- _WRITTEN PROBLEM_:
Extend the mailing-list thread about regexp operators and ANY()/ALL() past its final line.

- _PAGE EXCERPT_:

We might want to do this starting with 9.1.
(B) There should be a way to use ANY()/ALL() with the
array elements becoming the left arguments of the operator.
Ideally, we'd support "ANY(<array>) <operator> <value>",
but if that's not possible grammar-wise, I suggest we extend
the OPERATOR() syntax to allow
<value> OPERATOR(COMMUTATOR <operator>) ANY(<array>).
OPERATOR(COMMUTATOR <operator>) would use the COMMUTATOR
of the specified operator if one exists, and otherwise
use the original operator with the arguments swapped.
(C) Why do we forbid sub-queries in CHECK constraints?
I do realize that any non-IMMUTABLE CHECK constraint is
a foot-gun, but since we already allow STABLE and even
VOLATILE functions to be used inside CHECK constraint,
forbidding sub-queries seems a bit pointless...
best regards,
Florian Pflug
On Sun, Jun 12, 2011 at 7:46 AM, Florian Pflug <fgp@phlo.org> wrote:
So I the end, I had to wrap the sub-query in a SQL-language
function and use that in the check constraint. While this
solved my immediate problem, the necessity of doing that
highlights a few problems(A) "~" is an extremely bad name for the regexp-matching
operators, since it's visual form is symmetric but it's
behaviour isn't. This doesn't only make its usage very
error-prone, it also makes it very hard to come up with
sensible name for an commutator of "~". I suggest that we
add "=~" as an alias for "~", "~=" as an commutator
for "=~", and deprecate "~". The same holds for "~~".
Does any other database or programming language implement it this way?
(B) There should be a way to use ANY()/ALL() with the
array elements becoming the left arguments of the operator.

Source data:
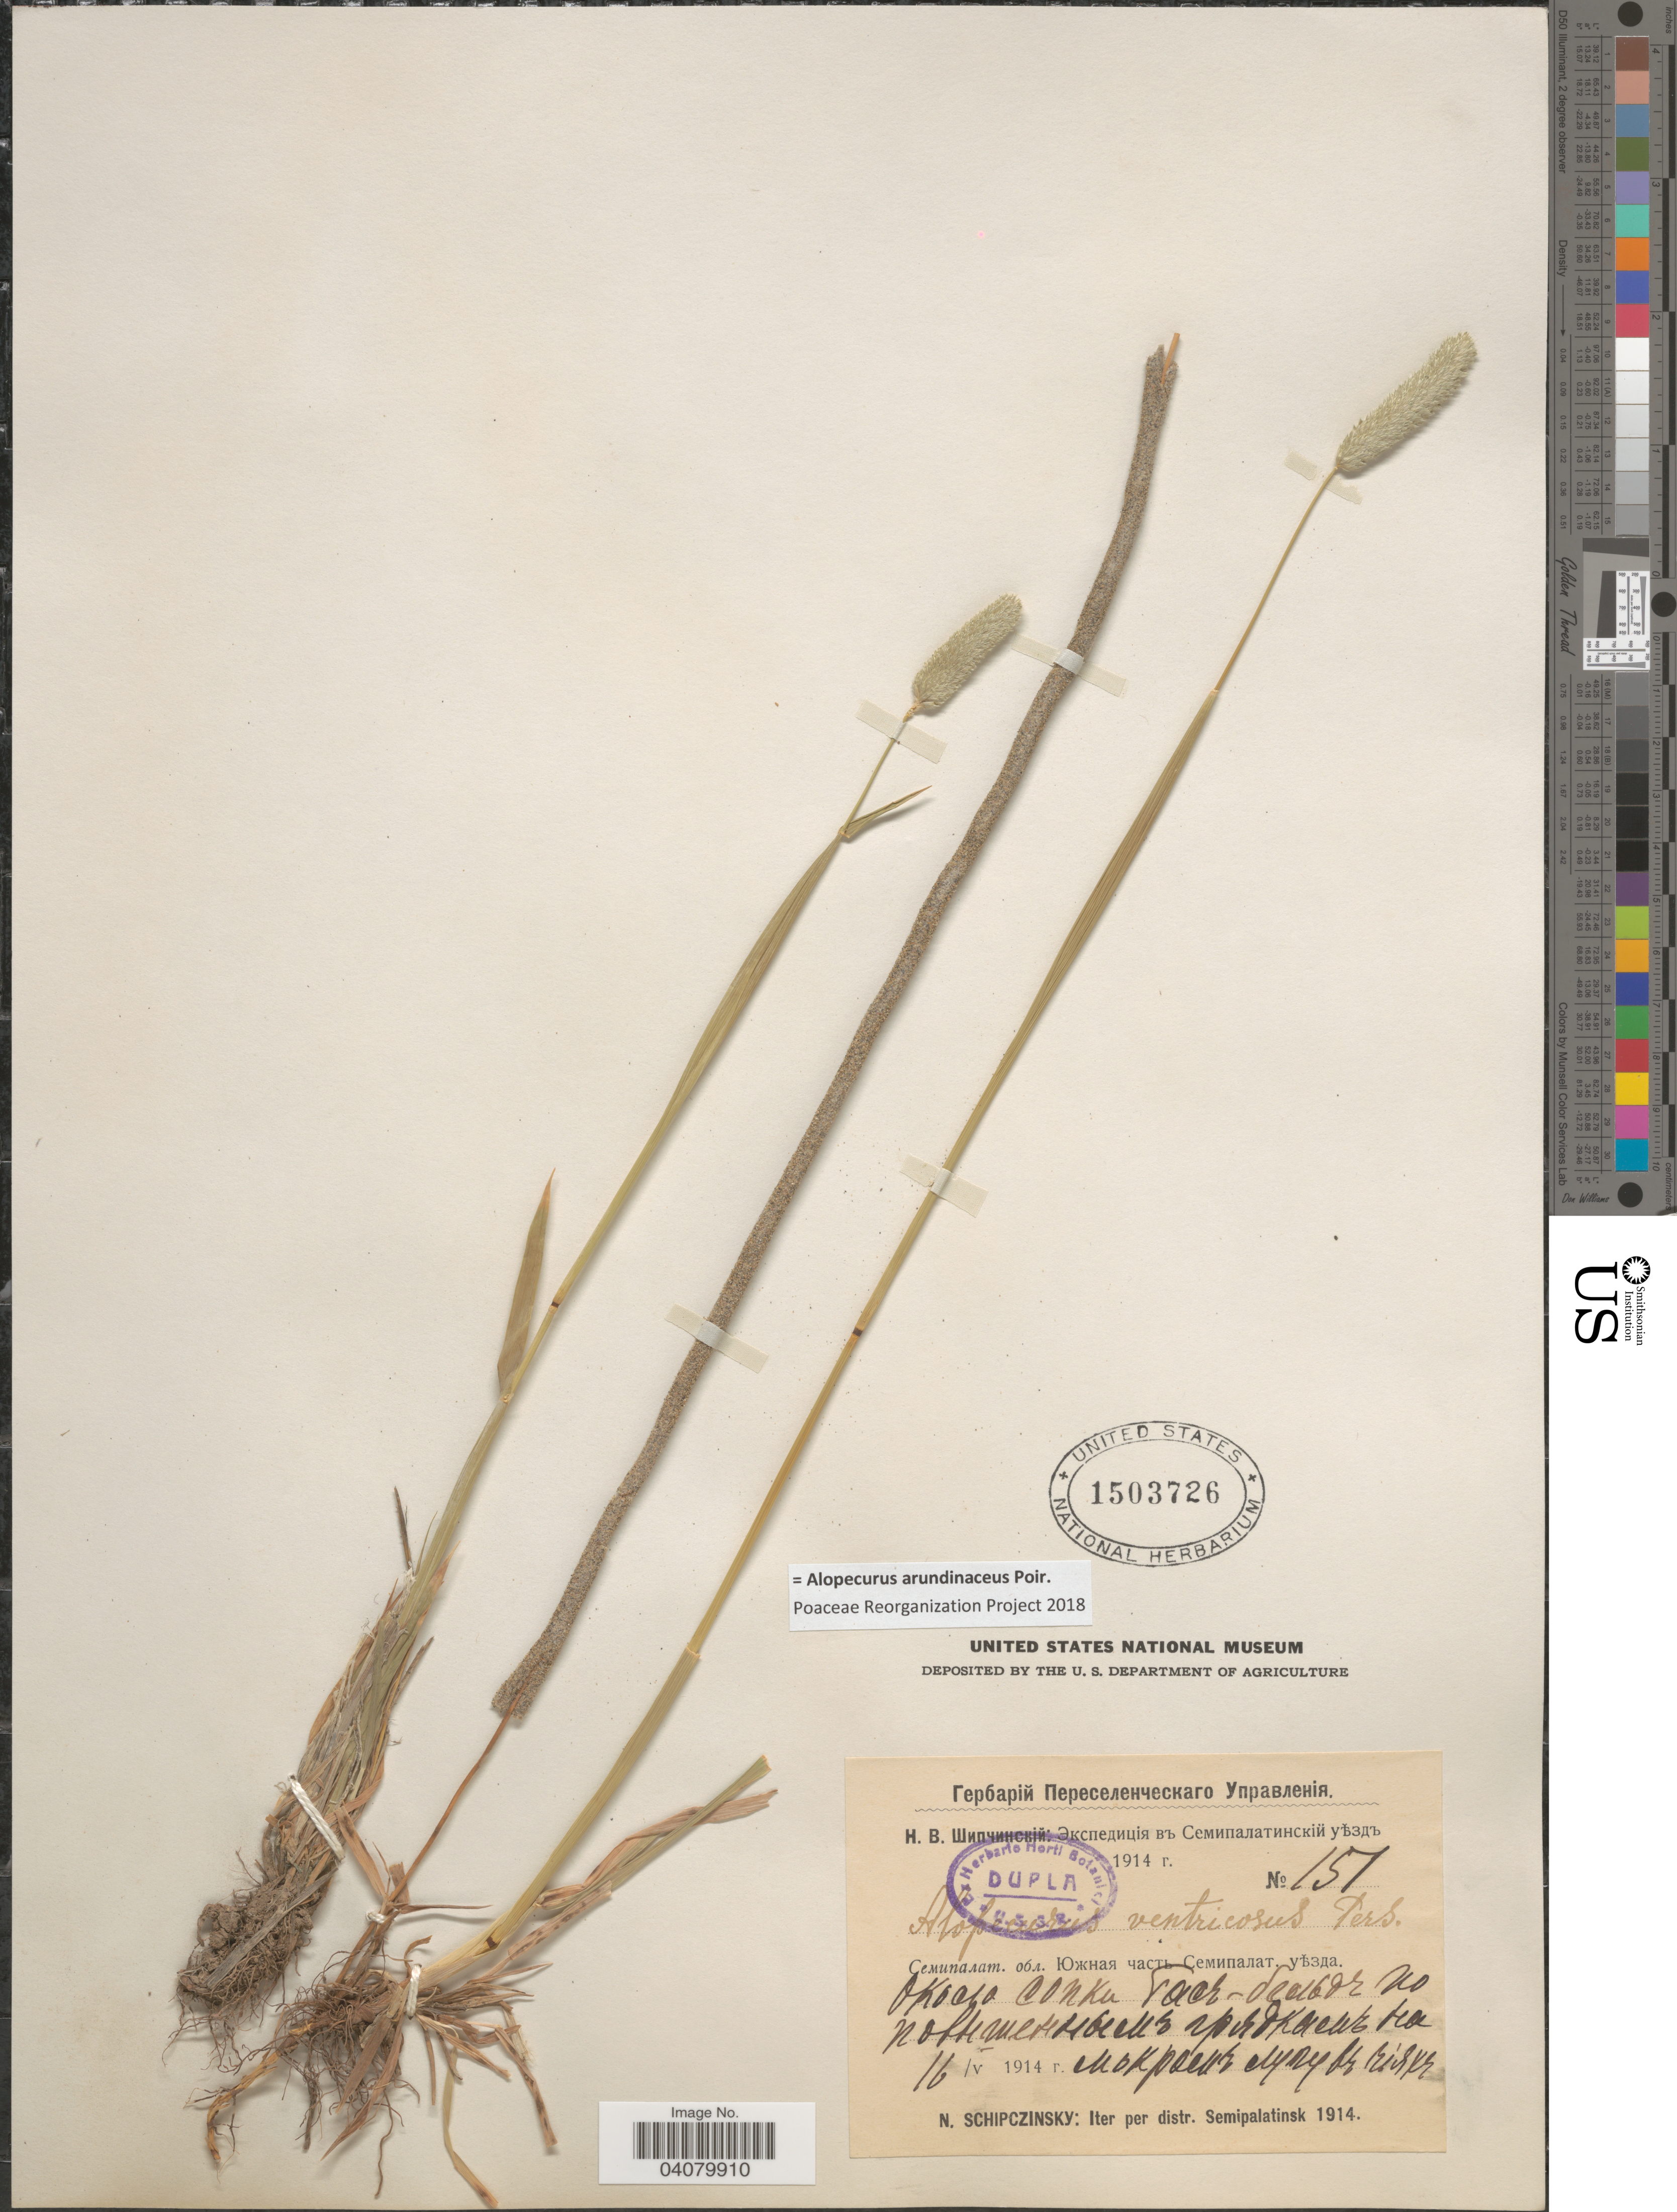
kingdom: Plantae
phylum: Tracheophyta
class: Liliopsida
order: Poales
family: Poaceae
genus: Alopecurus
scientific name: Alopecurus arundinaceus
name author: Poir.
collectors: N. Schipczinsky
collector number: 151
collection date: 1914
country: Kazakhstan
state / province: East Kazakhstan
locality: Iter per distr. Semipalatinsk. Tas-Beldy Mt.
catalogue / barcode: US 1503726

- _THE OUTPUT_:
Ideally, we'd support "ANY(<array>) <operator> <value>",
but if that's not possible grammar-wise, I suggest we extend
the OPERATOR() syntax to allow
<value> OPERATOR(COMMUTATOR <operator>) ANY(<array>).
OPERATOR(COMMUTATOR <operator>) would use the COMMUTATOR
of the specified operator if one exists, and otherwise
use the original operator with the arguments swapped.
It seems to me that if we provided some way of handling this, your
first proposal would be moot; and I have to say I like the idea of
allowing this a lot more than tinkering with the operator names. I'm
not crazy about the proposed syntax, though; it seems cumbersome, and
it's really only needed for SOME/ALL/ANY, not in general operator
expressions. Since ANY is a reserved keyword, I believe we could
allow something like "expr op ANY BACKWARD ( ... )" -- or some other
keyword in lieu of BACKWARD if you prefer.
Hath the spec anything to say about this?
(C) Why do we forbid sub-queries in CHECK constraints?
I do realize that any non-IMMUTABLE CHECK constraint is
a foot-gun, but since we already allow STABLE and even
VOLATILE functions to be used inside CHECK constraint,
forbidding sub-queries seems a bit pointless...
Dunno. Maybe it's just an implementation restriction?
--
Robert Haas
EnterpriseDB: http://www.enterprisedb.com
The Enterprise PostgreSQL Company
Robert Haas <robertmhaas@gmail.com> writes:
On Sun, Jun 12, 2011 at 7:46 AM, Florian Pflug <fgp@phlo.org> wrote:
(B) There should be a way to use ANY()/ALL() with the
array elements becoming the left arguments of the operator.
It seems to me that if we provided some way of handling this, your
first proposal would be moot; and I have to say I like the idea of
allowing this a lot more than tinkering with the operator names.
There are syntactic reasons not to do that. It'd be a lot easier just
to provide a commutator operator for ~.
(C) Why do we forbid sub-queries in CHECK constraints?
Dunno. Maybe it's just an implementation restriction?
(1) We don't want to invoke the planner in the places where we'd
have to do so to make that work.
(2) It's just about inevitable that a sub-query would have results
dependent on other rows beside the one being checked. As such, it
would be trying to enforce semantics that you simply can't enforce
via CHECK. (And yes, you can bypass that with a function, but guess
what: it still won't actually work.)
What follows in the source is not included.